**ACTIVITY**
Exactly and only the lines from the one with "root of tail: (439, 1238)" through the end of the listing are to be transcribed, both ends included.
SOURCE MATERIAL section start
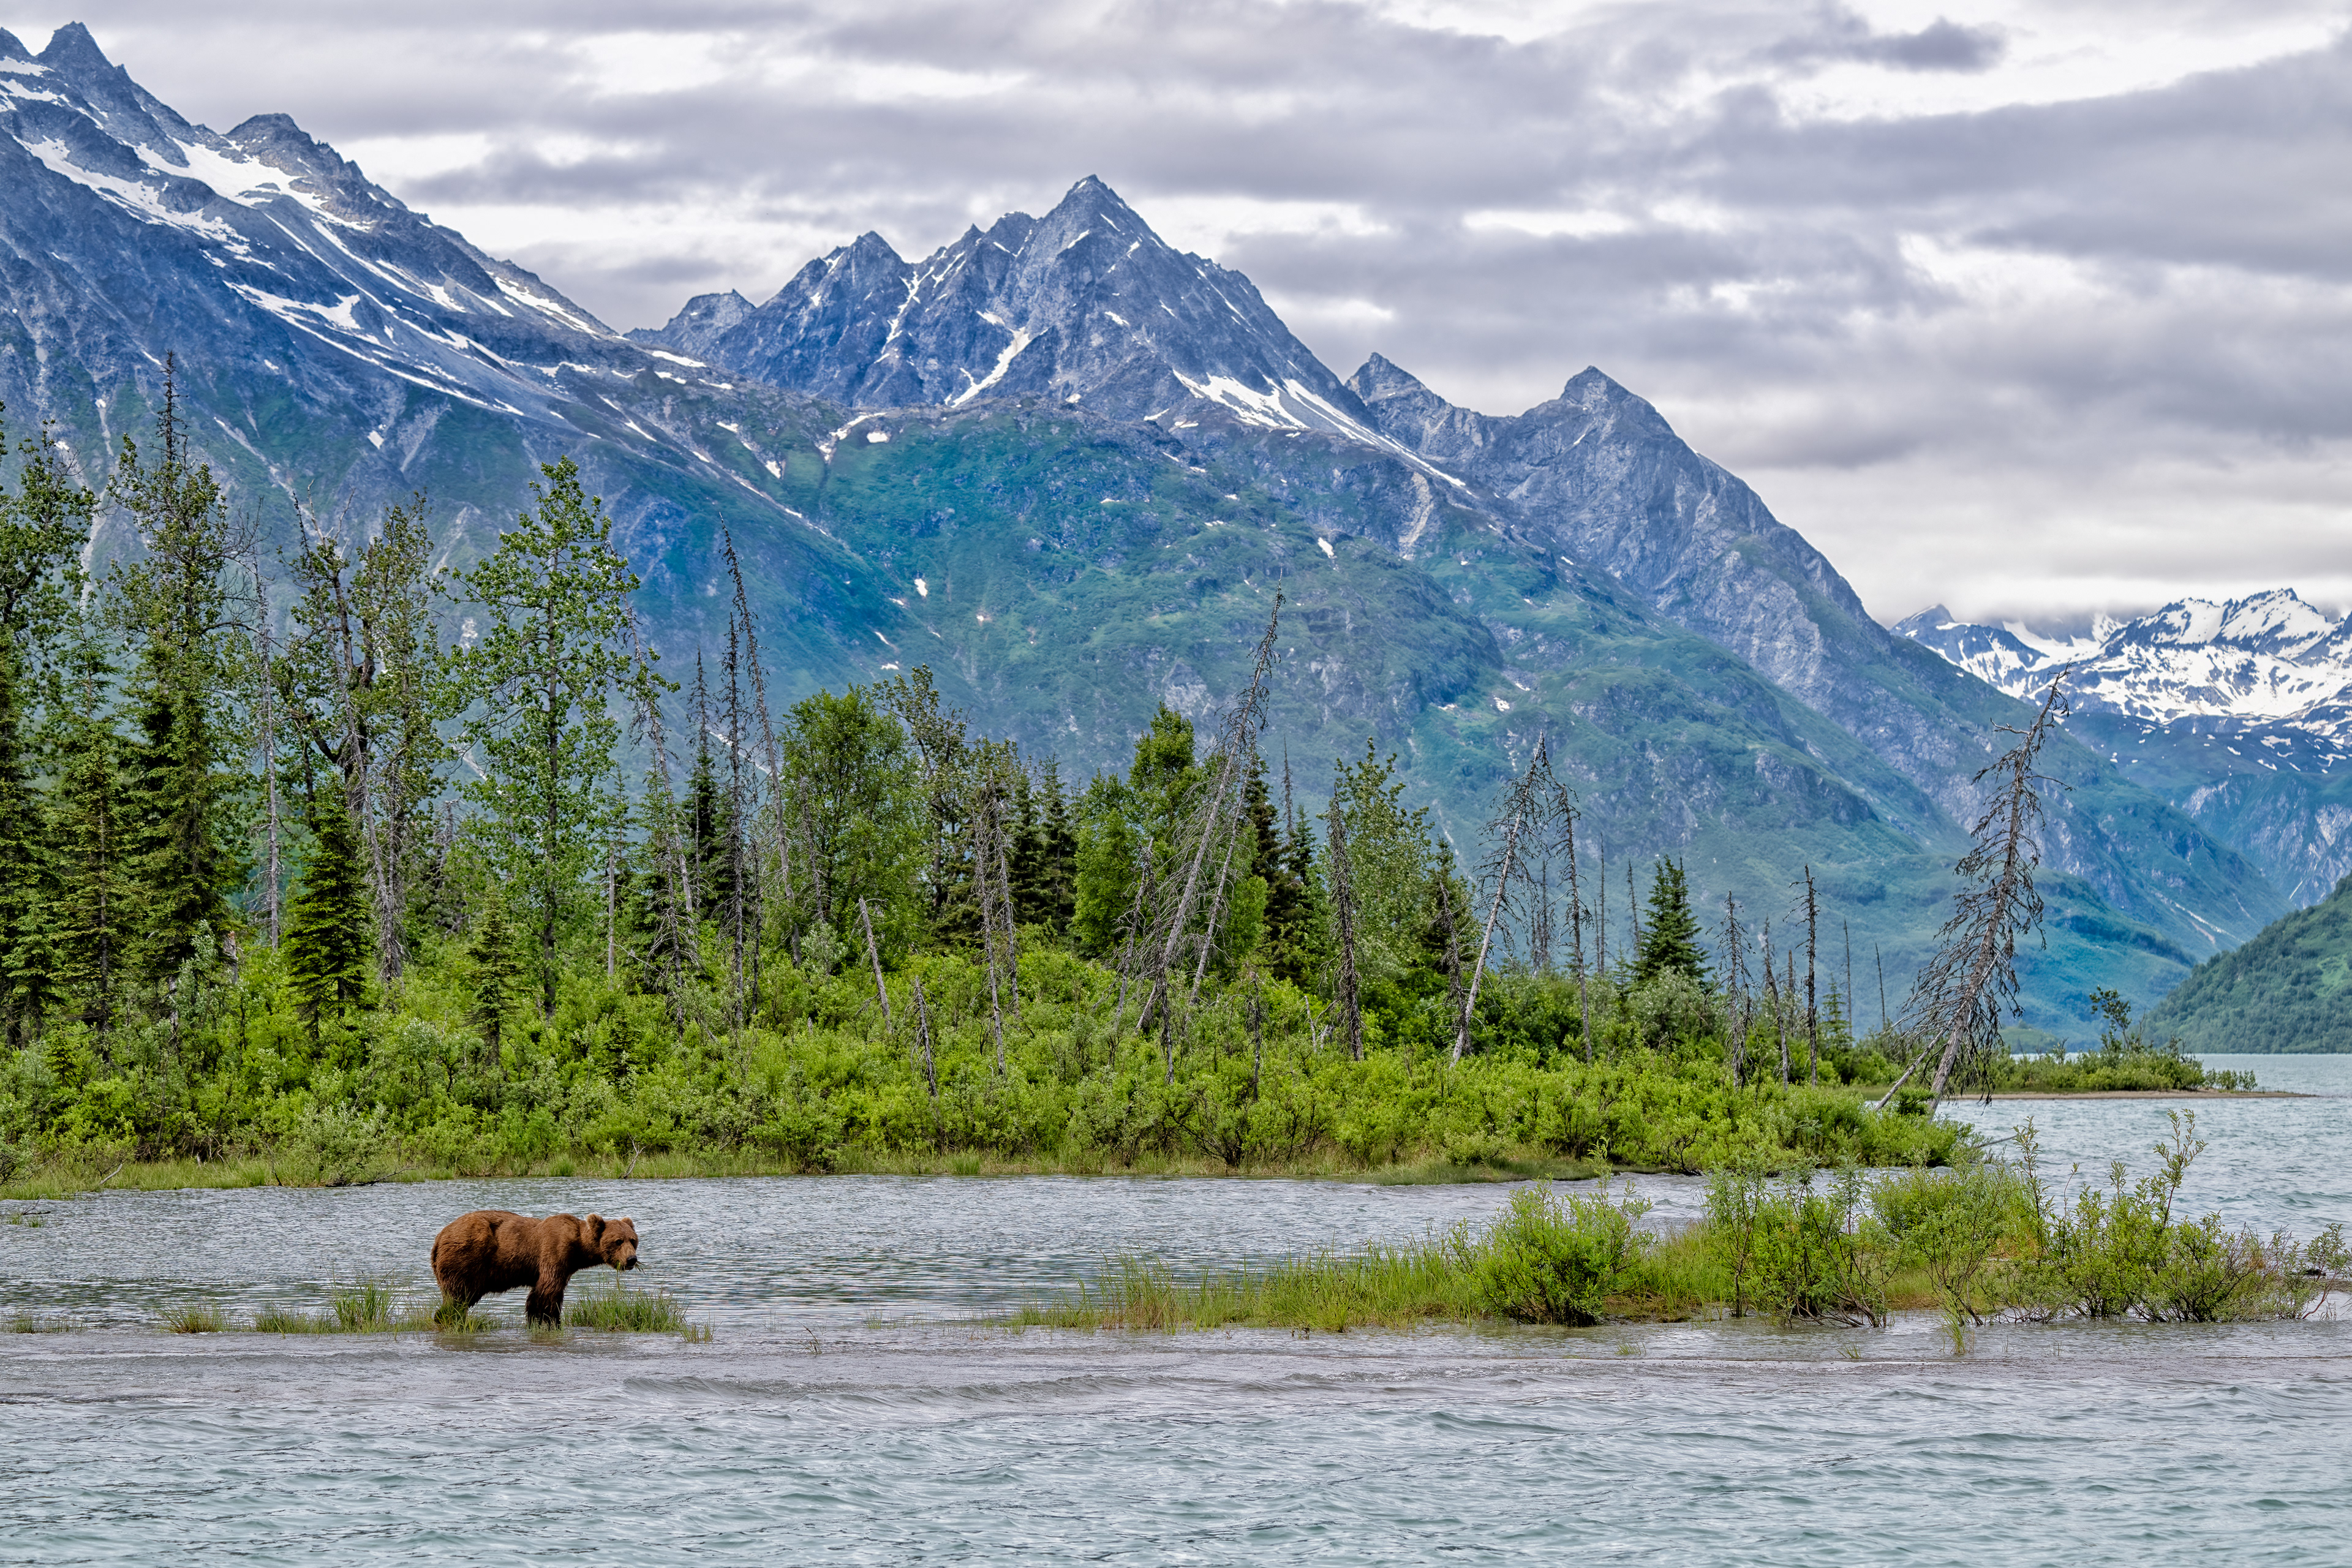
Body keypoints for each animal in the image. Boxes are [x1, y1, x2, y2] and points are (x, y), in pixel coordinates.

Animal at [430, 1209, 640, 1326]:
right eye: (618, 1241)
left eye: (633, 1240)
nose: (631, 1260)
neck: (578, 1249)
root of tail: (439, 1238)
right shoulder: (554, 1251)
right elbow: (549, 1292)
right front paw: (551, 1321)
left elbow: (536, 1296)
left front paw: (535, 1320)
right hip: (466, 1258)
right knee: (459, 1297)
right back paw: (446, 1318)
SOURCE MATERIAL section end
**EXERCISE ANSWER**
root of tail: (439, 1238)
right shoulder: (554, 1251)
right elbow: (549, 1292)
right front paw: (551, 1321)
left elbow: (536, 1296)
left front paw: (535, 1320)
right hip: (466, 1258)
right knee: (459, 1297)
right back paw: (446, 1318)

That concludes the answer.